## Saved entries
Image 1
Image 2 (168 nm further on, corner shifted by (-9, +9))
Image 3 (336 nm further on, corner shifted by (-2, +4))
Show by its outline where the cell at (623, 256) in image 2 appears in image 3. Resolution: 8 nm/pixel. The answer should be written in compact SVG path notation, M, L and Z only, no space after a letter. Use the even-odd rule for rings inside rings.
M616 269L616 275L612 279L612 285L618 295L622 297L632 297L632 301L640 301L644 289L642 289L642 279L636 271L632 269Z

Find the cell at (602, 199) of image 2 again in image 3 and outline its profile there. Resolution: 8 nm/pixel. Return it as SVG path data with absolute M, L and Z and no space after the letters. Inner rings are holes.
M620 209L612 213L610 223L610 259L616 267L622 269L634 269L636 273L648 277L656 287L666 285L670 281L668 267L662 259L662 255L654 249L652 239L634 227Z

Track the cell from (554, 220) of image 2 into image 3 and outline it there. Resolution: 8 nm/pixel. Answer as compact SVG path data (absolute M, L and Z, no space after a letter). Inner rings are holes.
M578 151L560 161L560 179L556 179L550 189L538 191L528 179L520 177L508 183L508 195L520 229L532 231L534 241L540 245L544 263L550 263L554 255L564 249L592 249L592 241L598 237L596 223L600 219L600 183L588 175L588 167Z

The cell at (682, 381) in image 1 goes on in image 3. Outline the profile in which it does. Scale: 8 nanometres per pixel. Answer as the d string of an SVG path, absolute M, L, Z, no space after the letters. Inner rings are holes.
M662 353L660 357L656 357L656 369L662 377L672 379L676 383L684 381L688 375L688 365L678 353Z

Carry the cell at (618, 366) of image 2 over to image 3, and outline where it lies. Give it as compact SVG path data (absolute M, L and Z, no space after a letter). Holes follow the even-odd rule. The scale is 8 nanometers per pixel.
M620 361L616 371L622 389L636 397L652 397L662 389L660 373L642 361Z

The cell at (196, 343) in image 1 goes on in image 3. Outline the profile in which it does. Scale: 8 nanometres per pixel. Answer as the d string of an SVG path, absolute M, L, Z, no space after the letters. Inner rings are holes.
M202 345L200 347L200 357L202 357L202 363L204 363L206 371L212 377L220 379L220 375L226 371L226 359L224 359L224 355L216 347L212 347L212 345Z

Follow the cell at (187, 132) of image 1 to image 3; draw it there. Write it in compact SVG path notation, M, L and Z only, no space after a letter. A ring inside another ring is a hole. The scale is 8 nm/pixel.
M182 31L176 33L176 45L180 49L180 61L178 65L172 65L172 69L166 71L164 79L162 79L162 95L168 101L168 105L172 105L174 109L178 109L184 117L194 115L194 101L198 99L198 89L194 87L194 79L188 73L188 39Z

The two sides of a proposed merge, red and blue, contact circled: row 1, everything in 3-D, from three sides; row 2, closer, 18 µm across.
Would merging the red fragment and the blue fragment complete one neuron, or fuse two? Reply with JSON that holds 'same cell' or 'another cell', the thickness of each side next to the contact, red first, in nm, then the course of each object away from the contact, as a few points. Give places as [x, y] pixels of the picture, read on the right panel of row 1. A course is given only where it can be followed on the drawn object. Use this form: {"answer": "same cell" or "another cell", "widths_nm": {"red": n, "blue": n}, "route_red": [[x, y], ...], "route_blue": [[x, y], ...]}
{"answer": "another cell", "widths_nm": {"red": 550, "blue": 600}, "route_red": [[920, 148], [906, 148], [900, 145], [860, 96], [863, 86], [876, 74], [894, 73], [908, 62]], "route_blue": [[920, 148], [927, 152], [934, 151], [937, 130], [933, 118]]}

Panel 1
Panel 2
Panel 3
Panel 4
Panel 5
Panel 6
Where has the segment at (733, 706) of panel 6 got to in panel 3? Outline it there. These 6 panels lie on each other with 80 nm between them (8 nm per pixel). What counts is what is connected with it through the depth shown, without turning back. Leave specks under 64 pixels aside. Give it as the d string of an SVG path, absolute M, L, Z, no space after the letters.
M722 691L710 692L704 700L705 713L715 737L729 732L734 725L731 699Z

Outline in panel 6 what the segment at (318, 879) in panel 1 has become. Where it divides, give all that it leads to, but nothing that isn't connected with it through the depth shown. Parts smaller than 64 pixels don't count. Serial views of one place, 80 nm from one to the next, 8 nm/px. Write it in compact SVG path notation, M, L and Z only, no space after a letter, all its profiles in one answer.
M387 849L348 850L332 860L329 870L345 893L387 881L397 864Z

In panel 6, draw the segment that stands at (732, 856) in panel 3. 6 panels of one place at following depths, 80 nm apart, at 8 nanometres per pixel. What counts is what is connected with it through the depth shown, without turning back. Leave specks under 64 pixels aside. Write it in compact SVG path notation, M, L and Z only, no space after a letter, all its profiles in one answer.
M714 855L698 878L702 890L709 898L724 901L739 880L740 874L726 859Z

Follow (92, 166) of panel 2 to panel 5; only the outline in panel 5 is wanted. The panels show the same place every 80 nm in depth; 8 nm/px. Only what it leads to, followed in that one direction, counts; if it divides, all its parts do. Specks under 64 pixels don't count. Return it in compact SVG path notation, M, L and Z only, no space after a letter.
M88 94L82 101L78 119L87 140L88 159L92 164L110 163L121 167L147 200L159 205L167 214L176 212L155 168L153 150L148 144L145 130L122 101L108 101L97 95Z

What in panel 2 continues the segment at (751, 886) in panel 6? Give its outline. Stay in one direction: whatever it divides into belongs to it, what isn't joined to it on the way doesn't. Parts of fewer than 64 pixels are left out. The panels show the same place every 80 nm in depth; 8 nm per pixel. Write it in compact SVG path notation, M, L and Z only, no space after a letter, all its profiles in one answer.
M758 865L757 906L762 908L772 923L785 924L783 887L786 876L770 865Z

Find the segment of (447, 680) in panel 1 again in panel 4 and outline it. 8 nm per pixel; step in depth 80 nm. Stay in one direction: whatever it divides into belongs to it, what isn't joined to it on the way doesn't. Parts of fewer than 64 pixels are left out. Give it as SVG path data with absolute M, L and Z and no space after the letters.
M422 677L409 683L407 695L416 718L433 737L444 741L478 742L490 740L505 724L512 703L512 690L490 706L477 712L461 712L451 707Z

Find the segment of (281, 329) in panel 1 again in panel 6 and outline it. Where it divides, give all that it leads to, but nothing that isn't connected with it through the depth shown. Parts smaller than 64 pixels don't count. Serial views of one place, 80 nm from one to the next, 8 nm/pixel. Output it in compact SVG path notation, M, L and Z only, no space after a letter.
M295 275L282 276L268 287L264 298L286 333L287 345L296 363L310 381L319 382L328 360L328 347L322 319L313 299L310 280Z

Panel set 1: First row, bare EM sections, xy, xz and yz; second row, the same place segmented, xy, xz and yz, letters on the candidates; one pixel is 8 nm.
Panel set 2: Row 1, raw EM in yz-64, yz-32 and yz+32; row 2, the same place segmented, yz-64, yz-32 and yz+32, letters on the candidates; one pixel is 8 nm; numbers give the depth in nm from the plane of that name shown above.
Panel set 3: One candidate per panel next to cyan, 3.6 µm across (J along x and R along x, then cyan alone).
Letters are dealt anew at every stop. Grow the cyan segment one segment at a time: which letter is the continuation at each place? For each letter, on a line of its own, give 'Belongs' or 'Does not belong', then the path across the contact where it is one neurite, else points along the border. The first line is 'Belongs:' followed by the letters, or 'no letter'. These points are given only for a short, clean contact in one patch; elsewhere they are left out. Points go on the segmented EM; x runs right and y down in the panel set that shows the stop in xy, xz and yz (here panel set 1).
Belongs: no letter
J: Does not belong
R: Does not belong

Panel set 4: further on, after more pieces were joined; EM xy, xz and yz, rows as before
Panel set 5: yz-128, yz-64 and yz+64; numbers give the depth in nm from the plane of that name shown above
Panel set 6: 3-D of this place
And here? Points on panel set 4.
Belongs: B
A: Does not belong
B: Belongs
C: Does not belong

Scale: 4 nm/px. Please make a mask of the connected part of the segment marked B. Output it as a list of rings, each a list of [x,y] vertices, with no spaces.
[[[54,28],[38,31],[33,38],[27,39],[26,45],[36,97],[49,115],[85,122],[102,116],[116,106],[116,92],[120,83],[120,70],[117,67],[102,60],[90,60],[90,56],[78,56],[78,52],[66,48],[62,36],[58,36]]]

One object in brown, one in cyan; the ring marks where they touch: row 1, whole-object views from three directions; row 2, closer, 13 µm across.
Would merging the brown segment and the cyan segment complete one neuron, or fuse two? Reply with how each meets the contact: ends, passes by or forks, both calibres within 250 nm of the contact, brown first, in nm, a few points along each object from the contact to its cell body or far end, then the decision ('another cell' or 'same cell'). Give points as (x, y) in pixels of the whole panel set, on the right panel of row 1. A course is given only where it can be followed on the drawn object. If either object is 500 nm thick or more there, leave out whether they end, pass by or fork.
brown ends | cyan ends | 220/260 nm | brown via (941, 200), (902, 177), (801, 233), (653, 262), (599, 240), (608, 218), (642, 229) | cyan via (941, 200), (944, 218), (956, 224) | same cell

## Required action
The answer must be the lines from the one containing "Letters are dealt" through the last line of the records, written out exactly; please include nothing more.

## Reply
Letters are dealt anew at every stop. Grow the cyan segment one segment at a time: which letter is the continuation at each place? For each letter, on a line of its own, give 'Belongs' or 'Does not belong', then the path across the contact where it is one neurite, else points along the border. The first line is 'Belongs:' followed by the letters, or 'no letter'. These points are given only for a short, clean contact in one patch; elsewhere they are left out. Points go on the segmented EM; x runs right and y down in the panel set that shows the stop in xy, xz and yz (here panel set 1).
Belongs: no letter
J: Does not belong
R: Does not belong

Panel set 4: further on, after more pieces were joined; EM xy, xz and yz, rows as before
Panel set 5: yz-128, yz-64 and yz+64; numbers give the depth in nm from the plane of that name shown above
Panel set 6: 3-D of this place
And here? Points on panel set 4.
Belongs: B
A: Does not belong
B: Belongs
C: Does not belong

Scale: 4 nm/px. Please make a mask of the connected part of the segment marked B. Output it as a list of rings, each a list of [x,y] vertices, with no spaces.
[[[54,28],[38,31],[33,38],[27,39],[26,45],[36,97],[49,115],[85,122],[102,116],[116,106],[116,92],[120,83],[120,70],[117,67],[102,60],[90,60],[90,56],[78,56],[78,52],[66,48],[62,36],[58,36]]]

One object in brown, one in cyan; the ring marks where they touch: row 1, whole-object views from three directions; row 2, closer, 13 µm across.
Would merging the brown segment and the cyan segment complete one neuron, or fuse two? Reply with how each meets the contact: ends, passes by or forks, both calibres within 250 nm of the contact, brown first, in nm, a few points along each object from the contact to its cell body or far end, then the decision ('another cell' or 'same cell'). Give points as (x, y) in pixels of the whole panel set, on the right panel of row 1. A course is given only where it can be followed on the drawn object. If either object is 500 nm thick or more there, leave out whether they end, pass by or fork.
brown ends | cyan ends | 220/260 nm | brown via (941, 200), (902, 177), (801, 233), (653, 262), (599, 240), (608, 218), (642, 229) | cyan via (941, 200), (944, 218), (956, 224) | same cell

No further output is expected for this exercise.